After your braces are removed, it is necessary to hold the teeth in position for a period of
time to maintain the finished result. Retainers are the orthodontic appliances that are
used to accomplish this. They are made for both the upper and lower teeth and can be
removable or 'permanent' (cemented directly to the teeth).
Dr. Lash and Dr. Rubin usually see their patients at three-week intervals although this may vary
depending on the treatment plan.
Dr. Lash and Dr. Rubin schedule the longer or more complicated appointments in the morning or early
afternoon so that they can see patients requiring the more routine appointments between 3
p.m. and 5 p.m. in the afternoon. The appointment to put on the braces takes about 2-½
hours and is usually in the morning. On occasion, you may be asked to miss school for
some specific appointment.
Financial Policy: The cost of orthodontic treatment varies depending on the extent of the
problem and the length of the treatment plan. Dr. Lash and Dr. Rubin will give you an estimate at your
initial consultation and will thoroughly discuss the exact fee before treatment is started.

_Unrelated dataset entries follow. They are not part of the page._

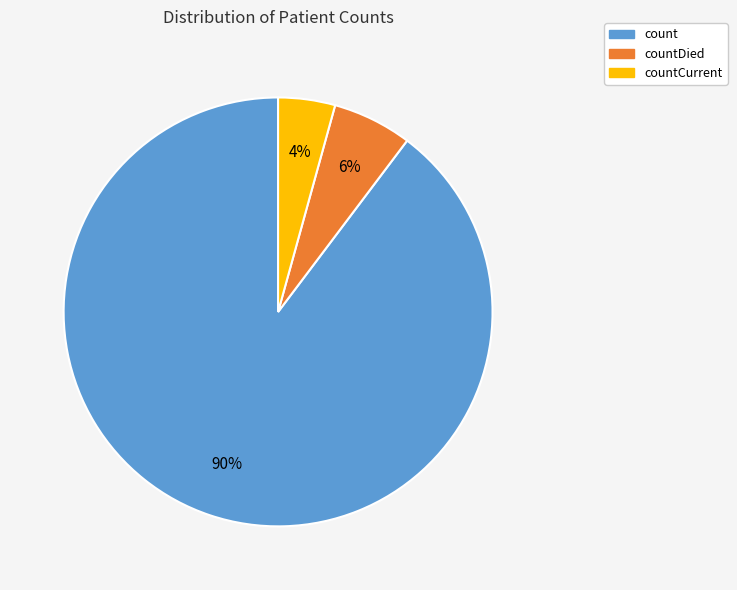

To the nearest percent, what is the combined percentage of countCurrent and countDied?

10%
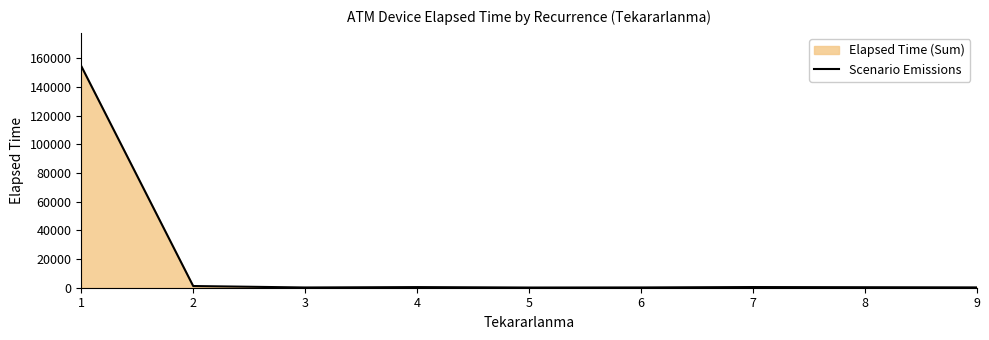

Reading left to right, list all the values displayed in this chart.

154580	1180	170	435	135	190	465	220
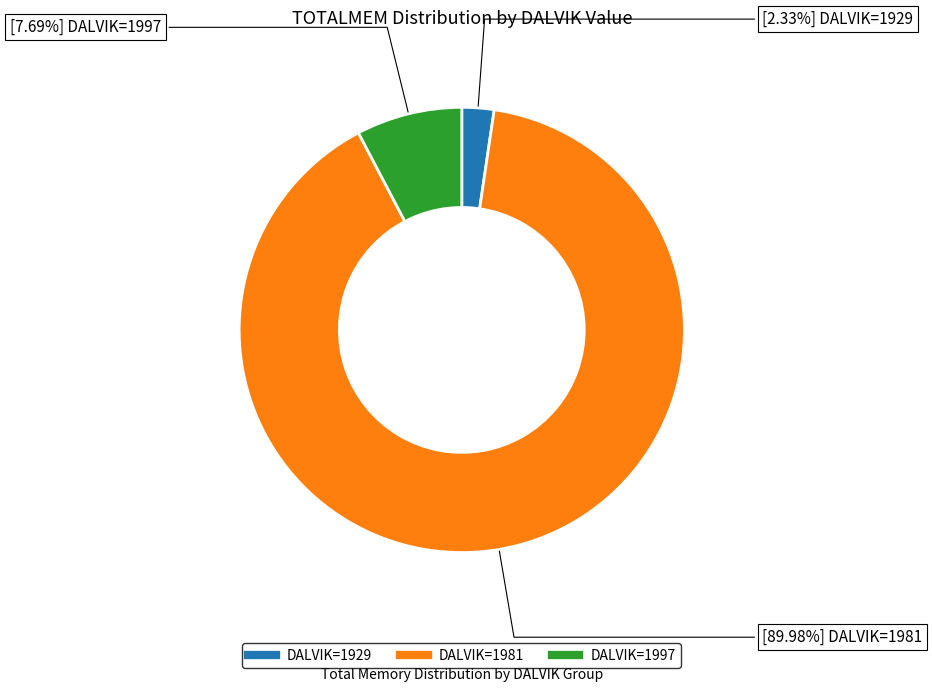

Is there a majority slice in this chart?

Yes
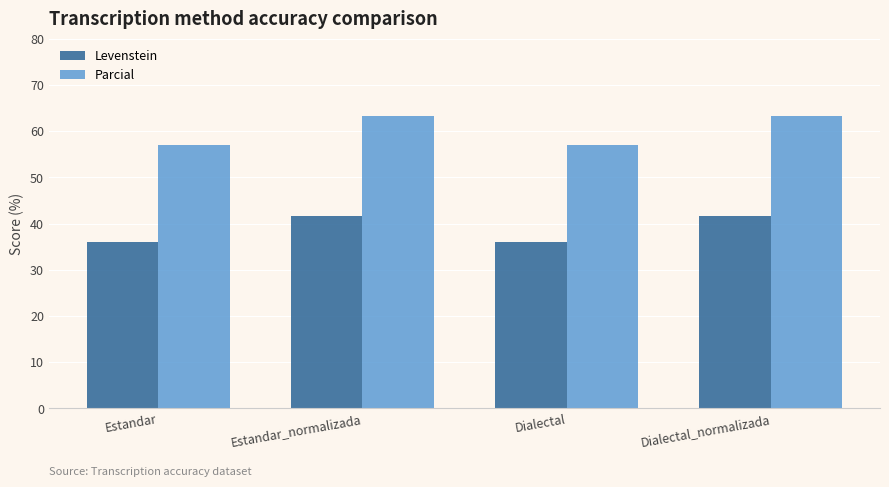

Is it true that Parcial equals 30.0 at Dialectal_normalizada?

False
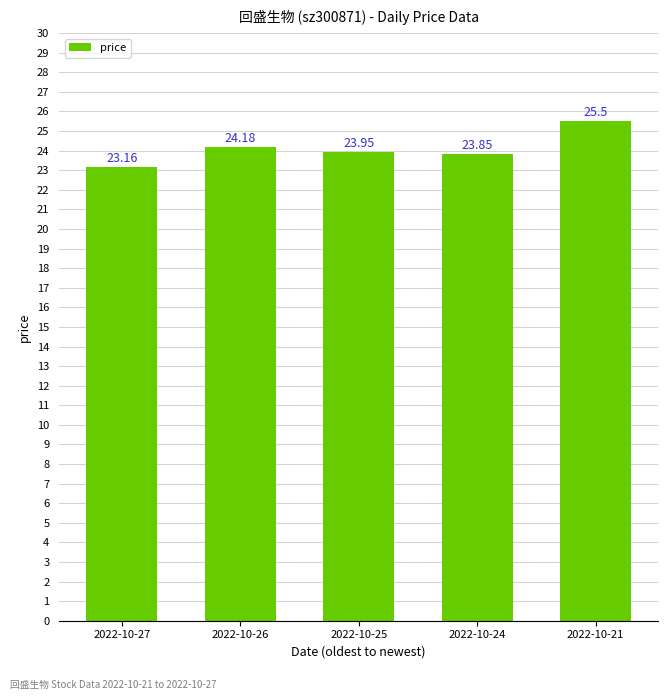

At which category does the chart reach its peak across all series?

2022-10-21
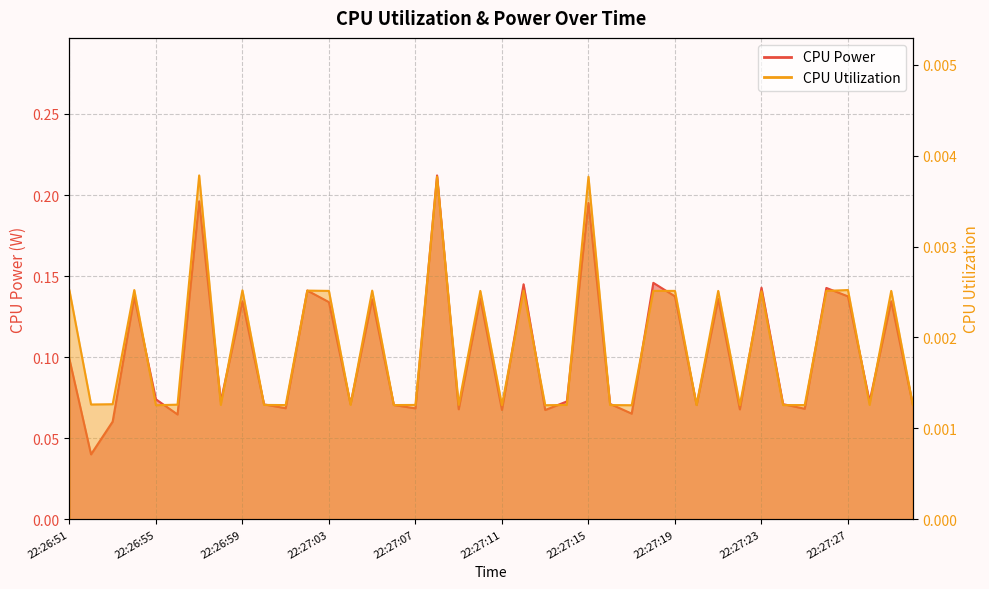

Rank the series by their maximum value, from lowest to highest.

CPU Utilization, CPU Power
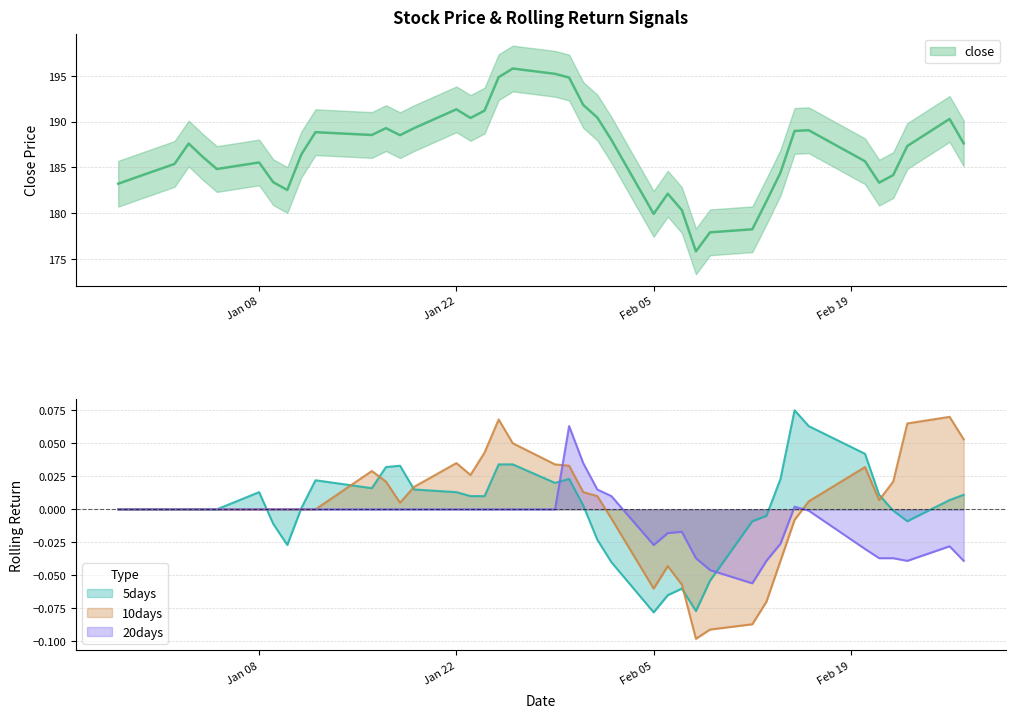

At how many categories does at least one series exceed 166?

40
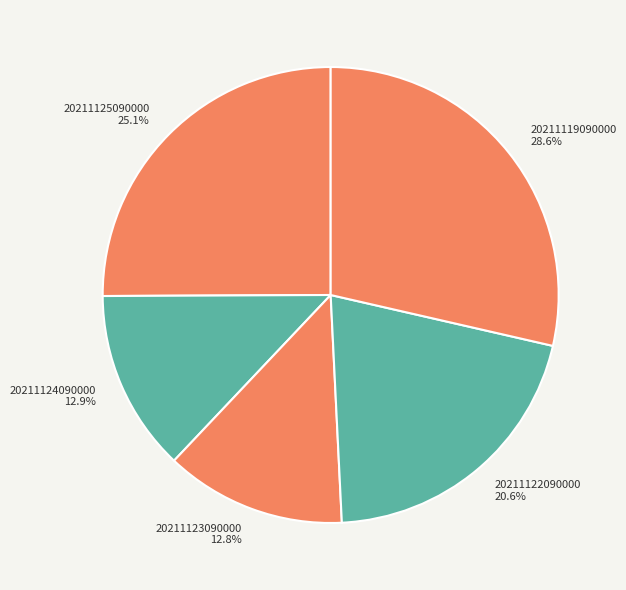

Does 20211125090000 represent more than half of the total?

No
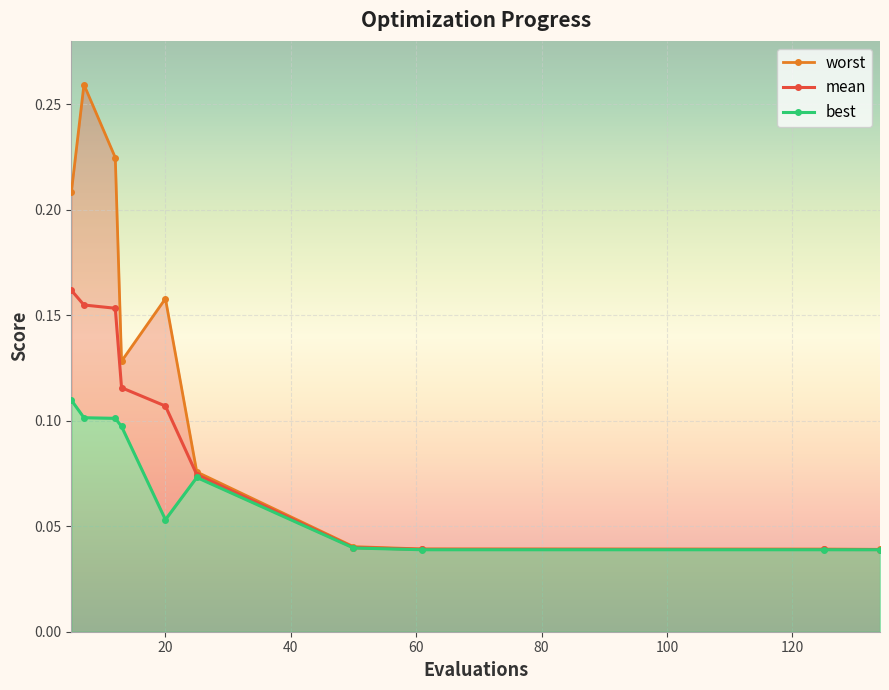

What is the value of the worst point at the 4th from the left?

0.1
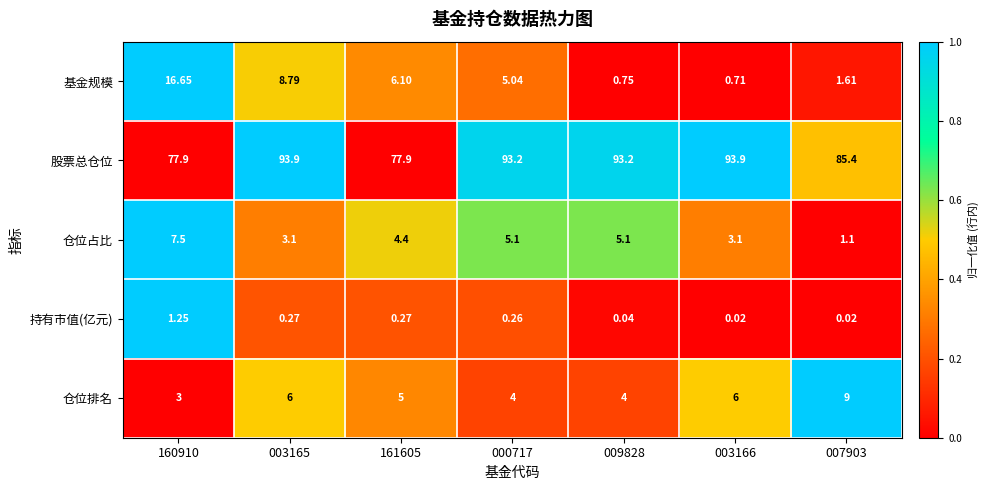

Is the value of 持有市值(亿元) at 003166 greater than the value of 仓位排名 at 160910?

No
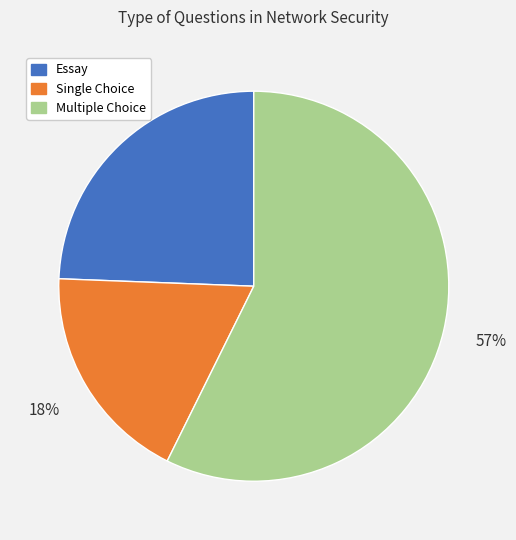

Which has a higher value, Essay or Multiple Choice?

Multiple Choice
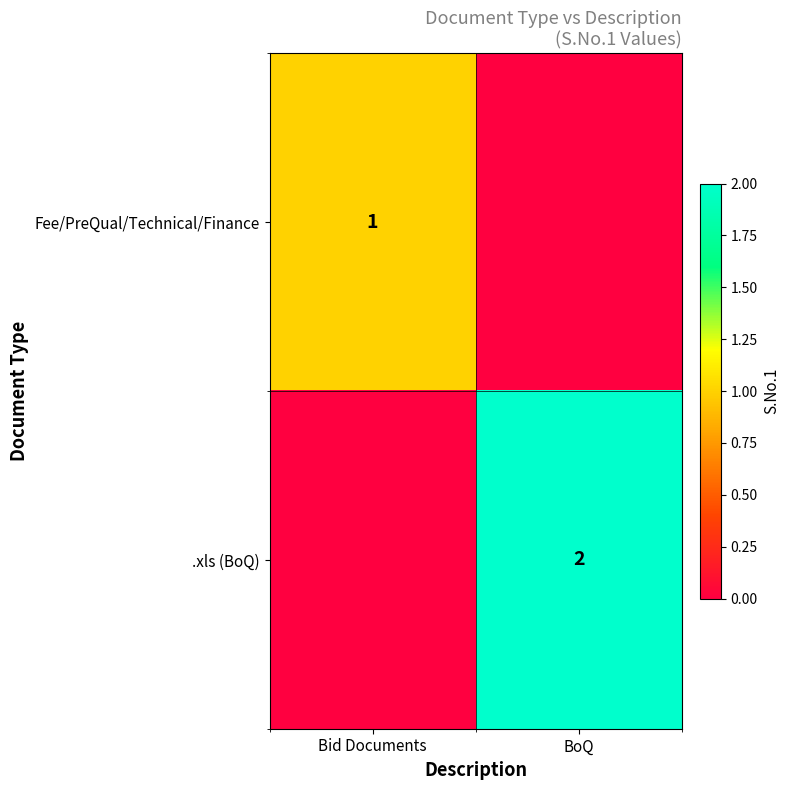

Is it true that .xls (BoQ) equals 2 at BoQ?

True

Payment Schedule: The normal payment schedule consists of an initial payment that is
due when treatment starts followed by monthly payments which are spread out over the
treatment time. Individualized payment plans can be arranged.
Insurance: We will do all the necessary paperwork and file all your insurance claims so
that you receive your full orthodontic insurance benefit. We suggest that you bring your
insurance information with you when you come to the office.